Suddenly, I understood.  My experience was not the same.  But the feeling I had was.  There is no way this could happen.  And God asking, will you trust me if it does?  That journey of faith is hard-- that struggle is unbelievably difficult.  But I’m so glad God allowed me to walk through it.  
Now, Mandy Harvey worships in Sign Language.  When she sings, she also signs, which makes me so happy.  I have felt for years that ASL is my “heart language”, it is the language where I can express myself so much better, and clearer, than in English.  It is the language I prefer to worship in.  It just speaks to me on such a deep level.  So when I see Mandy and hear her sing, not only do I hear her beautiful voice, but I am also blessed by watching her sign.  
It still blows my mind when I think of all the challenges that Mandy has to overcome to do what she does.  On one of the facebook posts I was reading, a woman wrote that Mandy goes to her church and often helps with worship.  I had to think about that really hard.  It is so casually mentioned.  “She helps out with worship a lot.”  Mandy can’t hear.  How does she know, when she is singing with other people, that they are singing the same thing at the same time?  How does she learn new songs?  What about when there are impromptu breaks in the songs for prayer or a few words?  How on earth does she do this?  I have no idea.  It is so easy to casually mention, but the magnitude of what she has to overcome to do this is mind blowing.  
Mandy says she shares her music because she loves to bless others.  Mandy literally goes around blessing others with her incredible voice and beautiful music-- and she can’t hear a note.  It has been a difficult and challenging season, and reading a story like this inspires me so, so much.   
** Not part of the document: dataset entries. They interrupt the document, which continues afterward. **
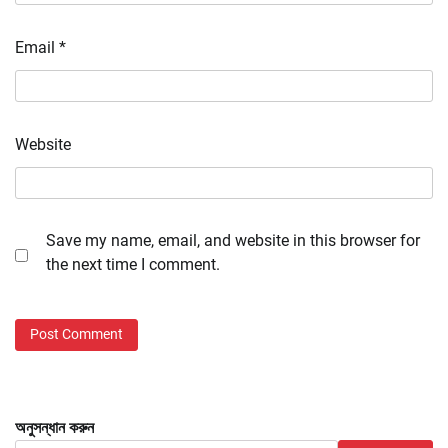
Email
*
Website
Save my name, email, and website in this browser for
the next time I comment.
অনুসন্ধান করুন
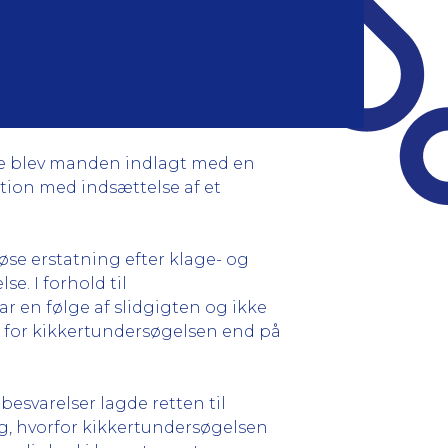
ere blev manden indlagt med en
ration med indsættelse af et
løse erstatning efter klage- og
e. I forhold til
r en følge af slidgigten og ikke
d for kikkertundersøgelsen end på
esvarelser lagde retten til
ng, hvorfor kikkertundersøgelsen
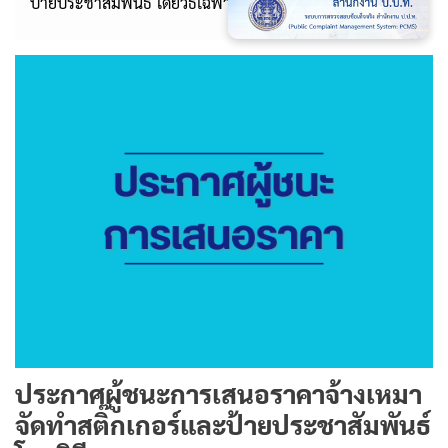
ป้ายประชาสัมพันธ์ โดยวิธีเฉพาะเจาะจง
ประกาศผู้ชนะการเสนอราคาจ้างเหมา
จัดทำสติ๊กเกอร์และป้ายประชาสัมพันธ์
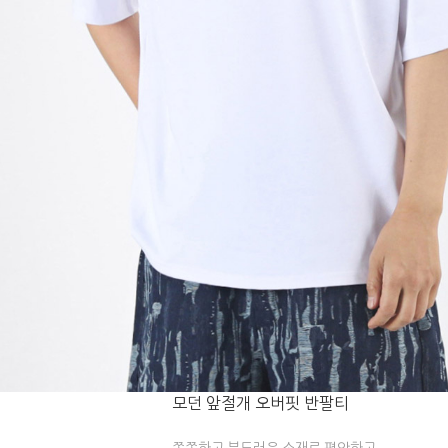
모던 앞절개 오버핏 반팔티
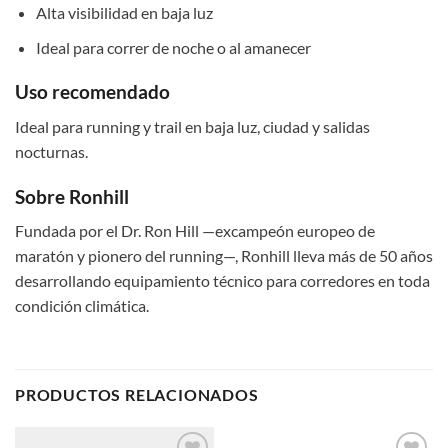
Alta visibilidad en baja luz
Ideal para correr de noche o al amanecer
Uso recomendado
Ideal para running y trail en baja luz, ciudad y salidas
nocturnas.
Sobre Ronhill
Fundada por el Dr. Ron Hill —excampeón europeo de
maratón y pionero del running—, Ronhill lleva más de 50 años
desarrollando equipamiento técnico para corredores en toda
condición climática.
PRODUCTOS RELACIONADOS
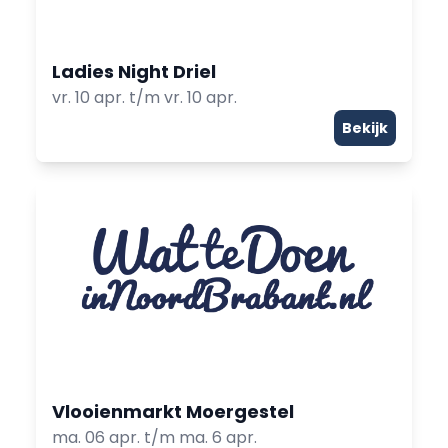
Ladies Night Driel
vr. 10 apr. t/m vr. 10 apr.
Bekijk
Vlooienmarkt Moergestel
ma. 06 apr. t/m ma. 6 apr.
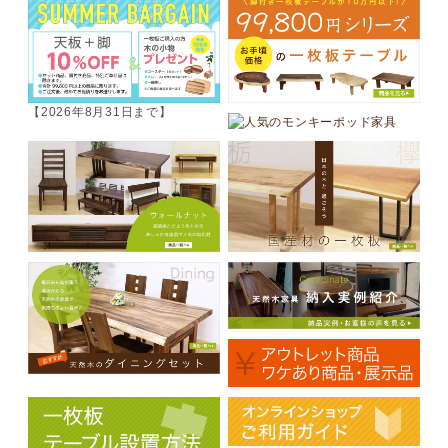
【2026年8月31日まで】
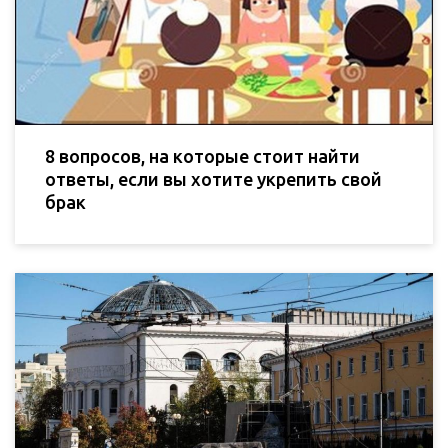
8 вопросов, на которые стоит найти
ответы, если вы хотите укрепить свой
брак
I first heard of her because she auditioned for America’s Got Talent, and earned Simon’s golden buzzer.  She will be singing again on at the live show tonight, and if you all could vote for her, that would be amazing!  This incredible young lady deserves it.  

16 August 2017

Broken

Broken.  Weak.  Tired.  Sorrowful.  Emotional.  Mess.  

These are all words that come to mind when I think of where I’m at currently.  

It has been such a hard season.  The loss of dear friends, has caused me such grief.  Greater than I even realized.  All of the changes-- so abrupt, so overwhelming.  And the conflicts James and I have had because of our stress and worry.  

It has built and built.  All of the emotion.  Until I finally just have nothing left.  Last week I reached a breaking point.  

But I reached out-- and thankfully kind hands caught me and lifted me out of despair, pointing me toward truth.  

I feel like I am slowly healing.  

I am still a mess.  I still fall apart emotionally, so easily.  So many deep emotions lurking just below the surface.  But.  I am finally coming out of this valley.  

Our kind pastor reminded me of my identity.  When I am falling apart emotionally, he pointed me to this chapter, Ephesians 1.  In him we have redemption through his blood, the forgiveness of sins, in accordance with the riches of God’s grace.  

There is no condemnation.  I am God’s princess.  I am dearly loved-- by God first and foremost.  But also by my family.  My family-- who have had so much grace and patience for me this week.  

This difficult season will pass.  I am beginning to see the light.